The useless Star Wars program: The Pentagon delayed the latest test of this fanciful idea until after the election, and when the emerging technology flunked the test, a Pentagon spokesman insisted it didn’t fail, that it was “incomplete.” Such Orwellian language has given rise to a popular bumper sticker in Washington: BUSH-ORWELL ’04. IGNORANCE IS STRENGTH. A missile-defense system is religion to the right. Conservatives believe in it as an act of faith. Even though the more likely threats to the nation come from a suitcase bomb, the Bush administration continues to pour billions into Star Wars, a construct of the cold war.


So let me get this straight. When the United States wants to build up its defenses, in this dangerous day and age, it's simply a "useless Stars Wars program?" It seems like I only hear the term "Star Wars" used to describe the U.S. Was it "Star Wars" when the USSR was arming to the teeth? Is it "Star Wars" when the Iranians are enriching uranium to build nukes? Is North Korea having nukes also "Star Wars." Ms. Clift blanks out here.

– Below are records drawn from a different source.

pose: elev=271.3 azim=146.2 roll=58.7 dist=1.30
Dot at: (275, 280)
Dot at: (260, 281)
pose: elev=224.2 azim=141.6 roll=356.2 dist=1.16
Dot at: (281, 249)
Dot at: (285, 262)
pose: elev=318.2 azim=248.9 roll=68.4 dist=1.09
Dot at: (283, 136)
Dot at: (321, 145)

The assault on the teaching of evolution: We thought this was settled 79 years ago at the 1925 trial of a high-school biology teacher in Tennessee, when celebrated defense attorney Clarence Darrow represented John Scopes in the legendary Scopes "monkey trial.” Now Christian fundamentalists are hawking a new theory, intelligent design, which posits a God-like figure overseeing evolution. Critics call it “creationism dressed up in a lab coat.” What’s next? The earth is really flat?


Hate to break it to you, Ms. Clift, but America is a religious country where most people believe that human beings are more than just highly evolved animals. I think it's safe to say that once you start viewing people as only sophisticated animals, you're just a short step away from excusing all sorts of immoral behavior/actions. And to me, it seems like THAT'S what the Christian fundamentalists ultimately want to convey.

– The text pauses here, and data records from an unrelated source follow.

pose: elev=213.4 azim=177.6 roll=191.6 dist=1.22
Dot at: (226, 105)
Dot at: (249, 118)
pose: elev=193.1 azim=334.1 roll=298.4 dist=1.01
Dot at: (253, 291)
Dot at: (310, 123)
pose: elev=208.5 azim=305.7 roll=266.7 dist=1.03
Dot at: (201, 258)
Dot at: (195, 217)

The dominance of right-wing media: It’s a food chain to die for—first Drudge, then Rush Limbaugh and Sean Hannity, then The Wall Street Journal. When they get hold of a story, they can make it a blockbuster. Going into the Christmas season, they made the word “secular” sound worse than liberal. When New York Mayor Michael Bloomberg referred to the “holiday tree” in Rockefeller Plaza and not the Christmas tree, he was accused of being a secularist.


Good Heavens! There goes that big bad dominant right wing media! So CBS, ABC NBC, CNN, The New York Times, The Boston Globe, The Chicago Tribune, the L.A. Times, the Associated Press, Reuters, and the nauseating National Public Radio with their constipated sounding commentators are just not enough for Ms. Clift.